I use my 25.06 for EVERYTHING, I have killed deer with it using both 100gr, and 117gr bullets, killed a pronghorn using 120gr bullets, and killed multiple coyotes and other varmints using 87gr bullets.(usually)

I cannot tell you how ANY grain or type of bullet will act out of a .270 as that is not one of my calibers. But I can tell you that if you hit a coyote in the face with a .257 caliber, 100gr Ballistic tip at 500 yards, it aparently cuts them in half lengthwise. Judging by the visual I got after firing anyway. It looked like somebody used a samurai sword to remove the top half from the bottom half. Didn't cross the 3 valleys that happened to be between us at the time to verify the visual, but it DESTROYED it, no question.

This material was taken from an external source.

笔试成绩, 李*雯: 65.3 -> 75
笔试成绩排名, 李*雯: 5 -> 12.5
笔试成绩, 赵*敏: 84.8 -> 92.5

On the other hand, depending on what 87gr bullet I used, I either blew the dog nearly in half, or made a cute little .25 inch hole in it. Even among varmint bullets, results will vary, so you will need to find out what kind of bullets will give what kind of damage out of YOUR gun.

I have been told that the best bullet to use to eliminate pelt damage is a solid, as it will NOT expand and therefore won't blow anything up. This doesn't guarantee an instant kill though, and the tracking job might be onerous.


----------



## IDfishinUT (Aug 8, 2008)

Could any of you suggest a good powder to start with?


----------



## Artoxx (Nov 12, 2008)

Which caliber?
I use H4350 (primary) and h4831 in my 25.06 for loads from 87gr varmint rounds to 120gr big game loads.


----------



## DallanC (Jan 13, 2009)

IDfishinUT said:


> Could any of you suggest a good powder to start with?


I love H4831SC in that size cases (.25-06/270/30-06)

-DallanC


----------



## Loke (Sep 7, 2007)

H4831. H4350 works with the lighter bullets as well.


----------